## RECORDS FOR THE EXERCISE
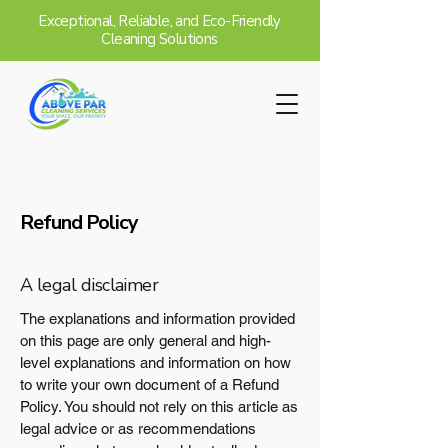
Exceptional, Reliable, and Eco-Friendly
Cleaning Solutions
Refund Policy
A legal disclaimer
The explanations and information provided
on this page are only general and high-
level explanations and information on how
to write your own document of a Refund
Policy. You should not rely on this article as
legal advice or as recommendations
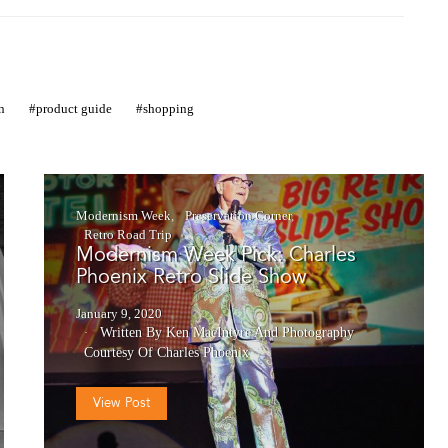
n
product guide
shopping
Modernism Week
Preservation Corner
Retro Road Trip
Modernism Week Pick: Charles
Phoenix Retro Slide Show
January 9, 2020
Written By Ken MacIntyre
And
Photography
Courtesy Of Charles Phoenix
View Post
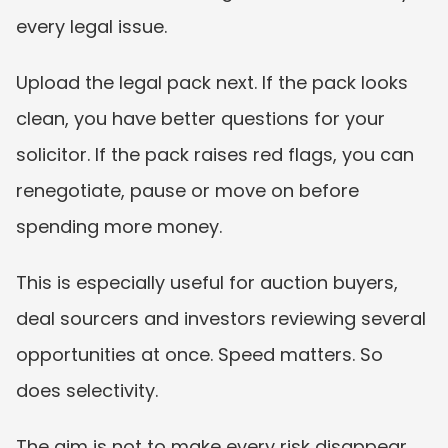
every legal issue.
Upload the legal pack next. If the pack looks 
clean, you have better questions for your 
solicitor. If the pack raises red flags, you can 
renegotiate, pause or move on before 
spending more money.
This is especially useful for auction buyers, 
deal sourcers and investors reviewing several 
opportunities at once. Speed matters. So 
does selectivity.
The aim is not to make every risk disappear. 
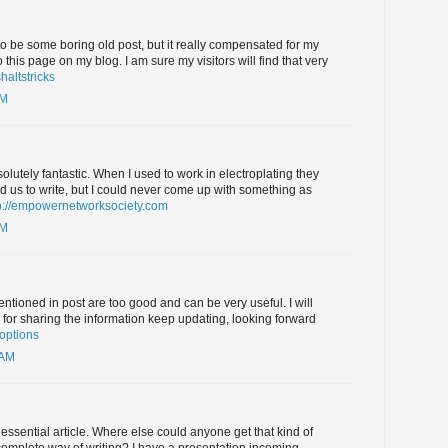
 to be some boring old post, but it really compensated for my
 to this page on my blog. I am sure my visitors will find that very
altstricks
AM
olutely fantastic. When I used to work in electroplating they
us to write, but I could never come up with something as
p://empowernetworksociety.com
AM
entioned in post are too good and can be very useful. I will
s for sharing the information keep updating, looking forward
 options
 AM
essential article. Where else could anyone get that kind of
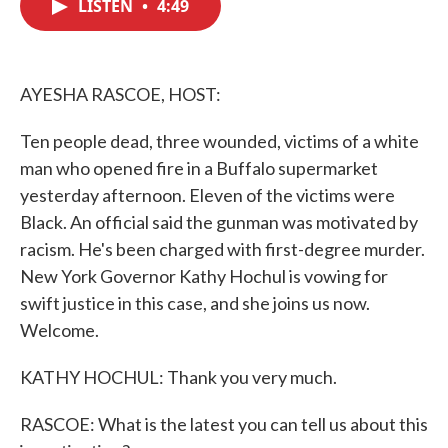
LISTEN
•
4:49
e
t
k
i
b
t
e
l
o
e
d
o
r
I
k
n
AYESHA RASCOE, HOST:
Ten people dead, three wounded, victims of a white
man who opened fire in a Buffalo supermarket
yesterday afternoon. Eleven of the victims were
Black. An official said the gunman was motivated by
racism. He's been charged with first-degree murder.
New York Governor Kathy Hochul is vowing for
swift justice in this case, and she joins us now.
Welcome.
KATHY HOCHUL: Thank you very much.
RASCOE: What is the latest you can tell us about this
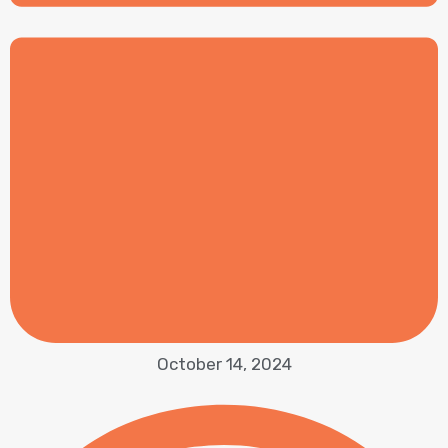
October 14, 2024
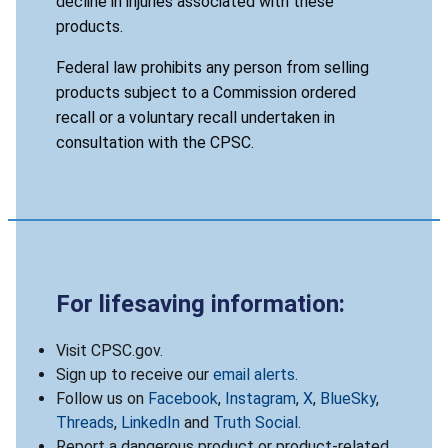
decline in injuries associated with these
products.
Federal law prohibits any person from selling
products subject to a Commission ordered
recall or a voluntary recall undertaken in
consultation with the CPSC.
For lifesaving information:
Visit CPSC.gov.
Sign up to receive our
email alerts
.
Follow us on
Facebook
,
Instagram
,
X
,
BlueSky
,
Threads
,
LinkedIn
and
Truth Social
.
Report a dangerous product or product-related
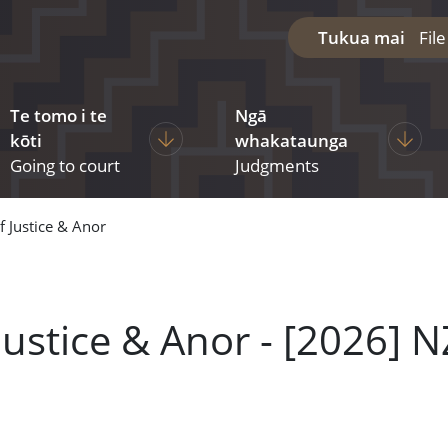
Tukua mai
Fil
Te tomo i te
Ngā
diciary
ages under The courts
Display pages under Going to court
Display
kōti
whakataunga
Going to court
Judgments
f Justice & Anor
Justice & Anor - [2026] 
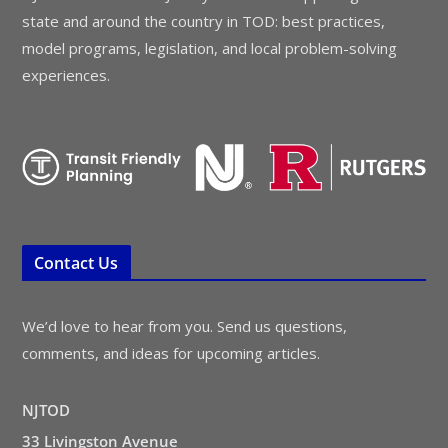
state and around the country in TOD: best practices,
model programs, legislation, and local problem-solving
experiences.
Contact Us
We’d love to hear from you. Send us questions,
comments, and ideas for upcoming articles.
NJTOD
33 Livingston Avenue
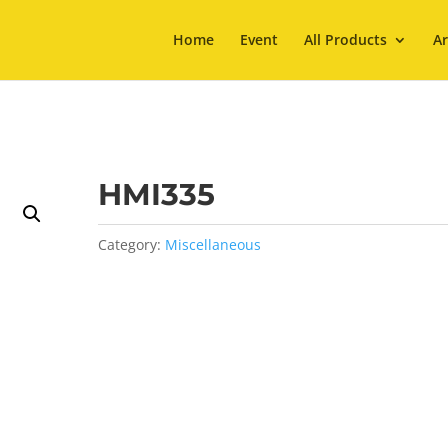
Home
Event
All Products
Ar
HMI335
Category:
Miscellaneous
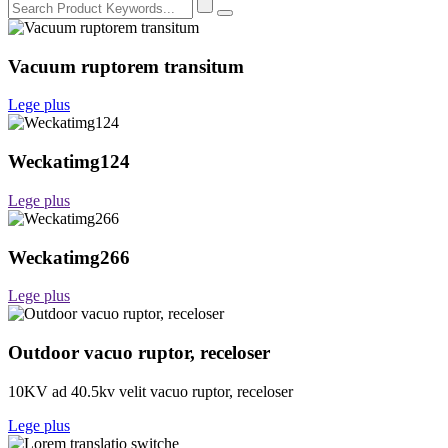
Vacuum ruptorem transitum
Lege plus
Weckatimg124
Lege plus
Weckatimg266
Lege plus
Outdoor vacuo ruptor, receloser
10KV ad 40.5kv velit vacuo ruptor, receloser
Lege plus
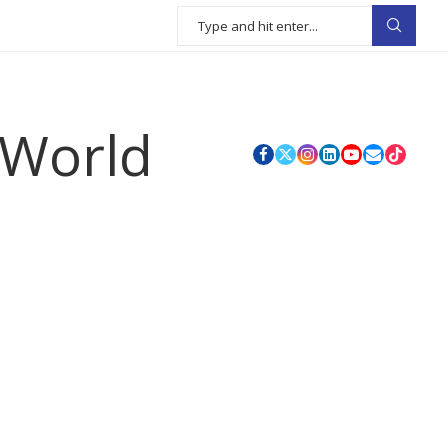
 World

## JOB
Lines that contain "information" should be pulled from the entries above and reported.

## OUTPUT FOR THIS EXERCISE
The explanations and information provided
level explanations and information on how
s for sharing the information keep updating, looking forward
For lifesaving information:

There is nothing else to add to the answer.